Ryan Lindgren (born February 11, 1998) is an American professional ice hockey defenseman for the  New York Rangers of the National Hockey League (NHL). He was picked in the second round (49th overall) of the 2016 NHL Entry Draft by the Boston Bruins. He was acquired by the Rangers as part of the trade that sent Rick Nash to the Bruins.

Playing career
Lindgren is a defensive defenseman who plays physically. He was drafted by the Bruins with the 49th pick in the 2nd round of the 2016 Entry Draft, a pick they received in exchange for Johnny Boychuk. On February 25, 2018, the New York Rangers acquired Ryan Lindgren along with a first-round pick in the 2018 NHL Entry Draft, forwards Ryan Spooner and Matt Beleskey, and a seventh-round pick in the 2019 NHL Entry Draft from the Boston Bruins in an exchange for forward Rick Nash. He signed a contract with the New York Rangers on March 22, 2018, and signed an ATO with their AHL affiliate, the Hartford Wolf Pack on March 23, 2018, forgoing his junior and senior years of collegiate hockey with the Minnesota Golden Gophers.

After spending the first half of the 2018–19 season with Hartford, he was called up by the Rangers for their January 15, 2019 game against the Carolina Hurricanes. He was returned to Hartford on January 19 after playing three games for the Rangers. On May 10, 2021, Lindgren signed a three-year contract with the Rangers.

· · · · · · ·

* _What you need to do_
According to the text about Ryan Lindgren, how did the Boston Bruins come to hold the pick they used to draft him? Answer in one to three sentences. Answer using only the text about Ryan Lindgren.

* _Raw records_

· · · · · · ·

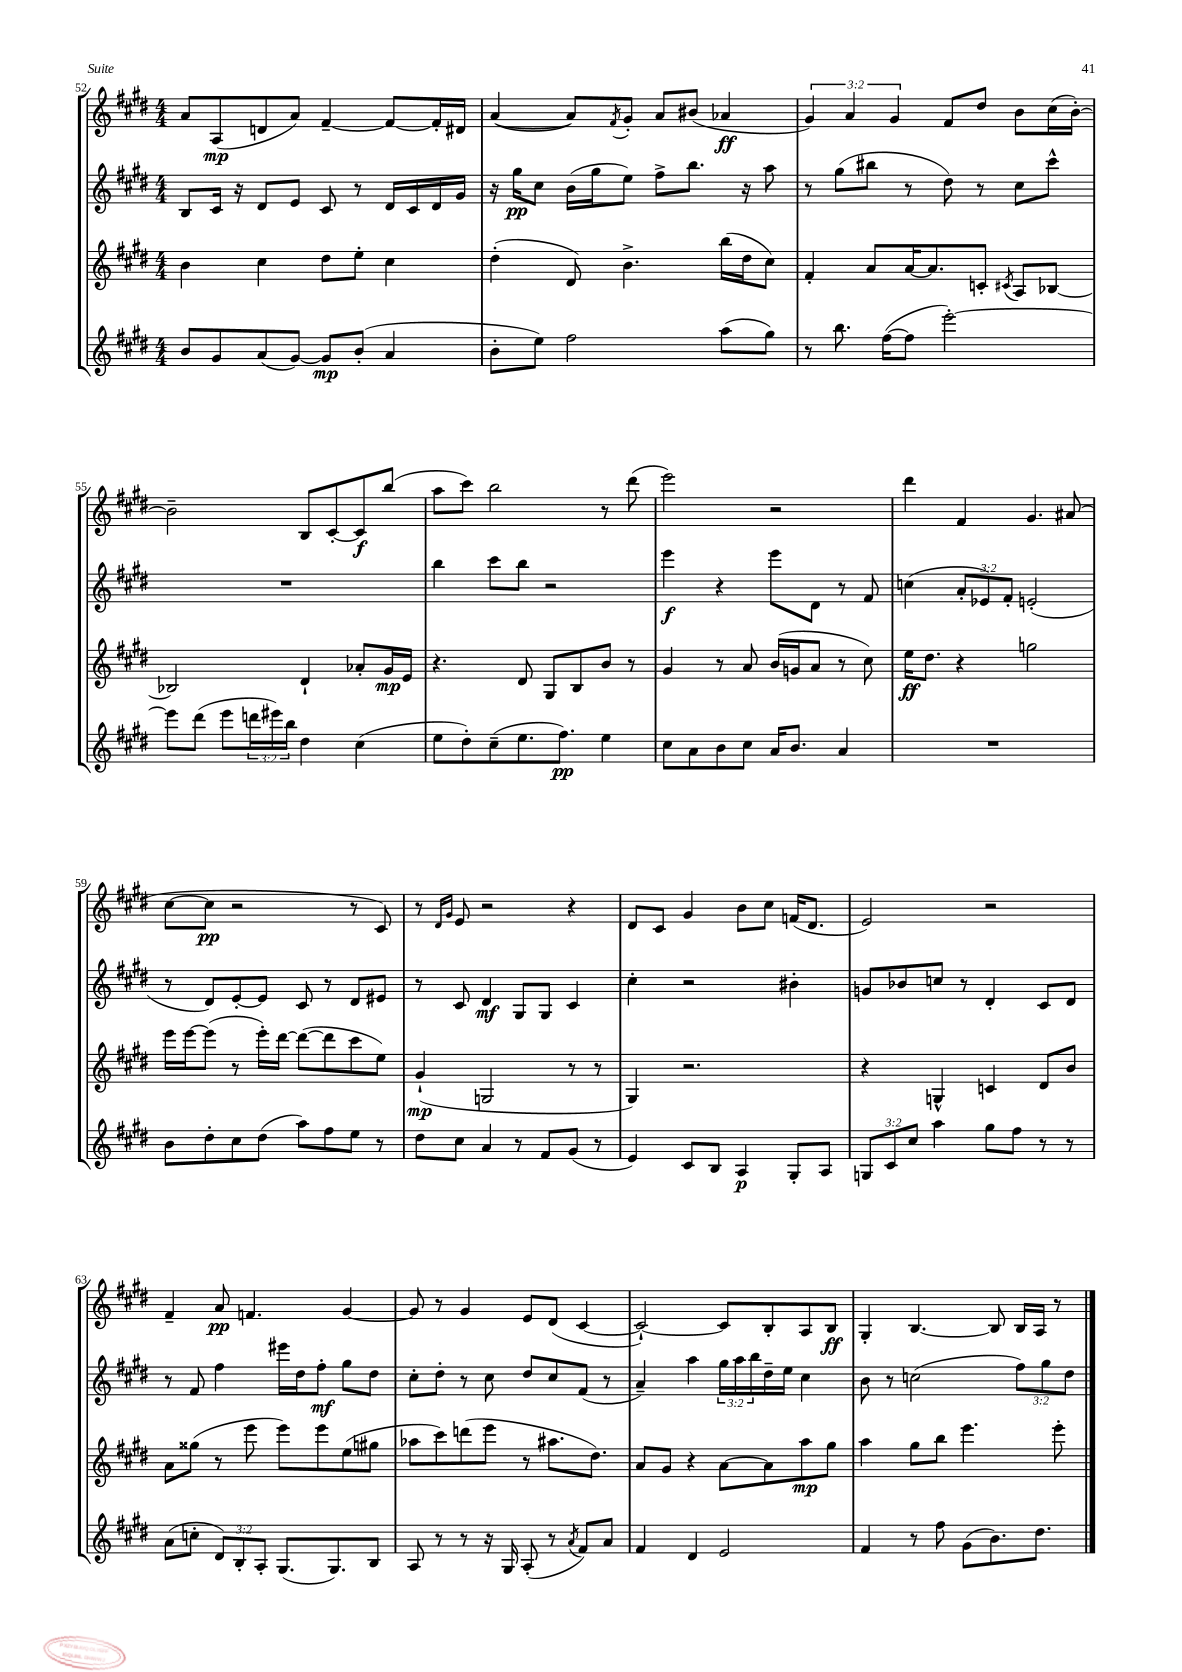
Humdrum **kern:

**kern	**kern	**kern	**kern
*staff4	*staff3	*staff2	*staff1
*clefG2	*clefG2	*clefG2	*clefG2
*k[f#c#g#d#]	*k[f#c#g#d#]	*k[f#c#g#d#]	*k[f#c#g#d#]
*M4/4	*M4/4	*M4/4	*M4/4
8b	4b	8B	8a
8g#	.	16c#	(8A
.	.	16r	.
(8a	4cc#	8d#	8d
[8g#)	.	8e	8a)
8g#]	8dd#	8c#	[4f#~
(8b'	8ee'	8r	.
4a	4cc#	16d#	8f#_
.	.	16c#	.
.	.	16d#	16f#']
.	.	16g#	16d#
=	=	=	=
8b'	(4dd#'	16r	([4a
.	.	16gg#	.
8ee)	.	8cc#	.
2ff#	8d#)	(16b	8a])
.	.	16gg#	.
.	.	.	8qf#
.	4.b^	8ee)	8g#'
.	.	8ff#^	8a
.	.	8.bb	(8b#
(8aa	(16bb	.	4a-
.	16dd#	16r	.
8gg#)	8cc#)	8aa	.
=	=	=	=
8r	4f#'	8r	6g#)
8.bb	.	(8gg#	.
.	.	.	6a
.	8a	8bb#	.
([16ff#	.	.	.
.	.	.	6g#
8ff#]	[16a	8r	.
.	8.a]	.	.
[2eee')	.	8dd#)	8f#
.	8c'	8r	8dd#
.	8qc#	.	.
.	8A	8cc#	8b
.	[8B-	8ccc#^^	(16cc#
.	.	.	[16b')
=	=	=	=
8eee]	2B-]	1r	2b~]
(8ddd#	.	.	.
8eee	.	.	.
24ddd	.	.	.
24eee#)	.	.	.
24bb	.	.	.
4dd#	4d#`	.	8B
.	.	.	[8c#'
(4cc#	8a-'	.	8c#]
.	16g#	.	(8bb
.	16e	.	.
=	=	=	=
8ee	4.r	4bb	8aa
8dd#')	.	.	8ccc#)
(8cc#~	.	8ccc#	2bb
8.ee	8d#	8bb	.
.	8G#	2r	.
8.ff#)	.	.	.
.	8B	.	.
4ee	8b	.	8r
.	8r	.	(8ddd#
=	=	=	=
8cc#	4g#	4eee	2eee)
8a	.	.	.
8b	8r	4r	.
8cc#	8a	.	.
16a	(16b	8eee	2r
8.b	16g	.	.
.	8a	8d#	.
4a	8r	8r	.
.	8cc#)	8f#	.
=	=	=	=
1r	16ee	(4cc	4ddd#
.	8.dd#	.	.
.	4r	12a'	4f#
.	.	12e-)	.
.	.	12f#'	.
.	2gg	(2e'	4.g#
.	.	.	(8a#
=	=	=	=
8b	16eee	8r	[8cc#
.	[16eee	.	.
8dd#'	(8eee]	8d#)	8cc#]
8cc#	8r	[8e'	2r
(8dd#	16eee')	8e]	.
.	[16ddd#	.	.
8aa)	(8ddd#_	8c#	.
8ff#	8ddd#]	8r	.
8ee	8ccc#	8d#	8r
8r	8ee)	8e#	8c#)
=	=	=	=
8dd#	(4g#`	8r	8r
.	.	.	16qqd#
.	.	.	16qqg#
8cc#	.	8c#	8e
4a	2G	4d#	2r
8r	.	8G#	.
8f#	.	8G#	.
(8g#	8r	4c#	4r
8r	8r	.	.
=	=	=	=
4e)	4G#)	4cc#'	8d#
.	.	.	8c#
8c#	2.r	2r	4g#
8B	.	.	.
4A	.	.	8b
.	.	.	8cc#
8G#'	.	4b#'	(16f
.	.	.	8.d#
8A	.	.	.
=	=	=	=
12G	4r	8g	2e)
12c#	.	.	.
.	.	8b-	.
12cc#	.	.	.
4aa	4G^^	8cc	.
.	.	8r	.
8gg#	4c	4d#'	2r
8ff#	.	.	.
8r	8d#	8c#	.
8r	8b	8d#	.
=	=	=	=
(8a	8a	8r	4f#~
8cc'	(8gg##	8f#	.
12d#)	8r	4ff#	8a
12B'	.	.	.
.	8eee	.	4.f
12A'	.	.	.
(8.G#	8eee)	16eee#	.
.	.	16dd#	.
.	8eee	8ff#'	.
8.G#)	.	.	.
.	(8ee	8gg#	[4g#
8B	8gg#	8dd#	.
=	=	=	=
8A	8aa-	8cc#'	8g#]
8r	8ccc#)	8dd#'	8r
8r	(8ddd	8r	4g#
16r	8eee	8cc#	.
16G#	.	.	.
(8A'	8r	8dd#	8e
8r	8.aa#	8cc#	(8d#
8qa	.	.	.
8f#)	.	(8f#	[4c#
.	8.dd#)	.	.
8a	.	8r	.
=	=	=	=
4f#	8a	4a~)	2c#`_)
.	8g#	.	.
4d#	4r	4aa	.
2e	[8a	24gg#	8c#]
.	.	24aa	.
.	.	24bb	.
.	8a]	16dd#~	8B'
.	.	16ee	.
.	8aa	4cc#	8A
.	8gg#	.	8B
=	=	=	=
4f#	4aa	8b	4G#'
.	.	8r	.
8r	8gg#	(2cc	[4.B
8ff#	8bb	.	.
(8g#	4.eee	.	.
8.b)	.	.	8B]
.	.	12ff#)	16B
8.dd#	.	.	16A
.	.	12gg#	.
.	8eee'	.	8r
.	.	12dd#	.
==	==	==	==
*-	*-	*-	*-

· · · · · · ·

* _Solution_
The Bruins drafted Lindgren with the 49th pick, in the second round of the 2016 Entry Draft. They had received that pick in exchange for Johnny Boychuk.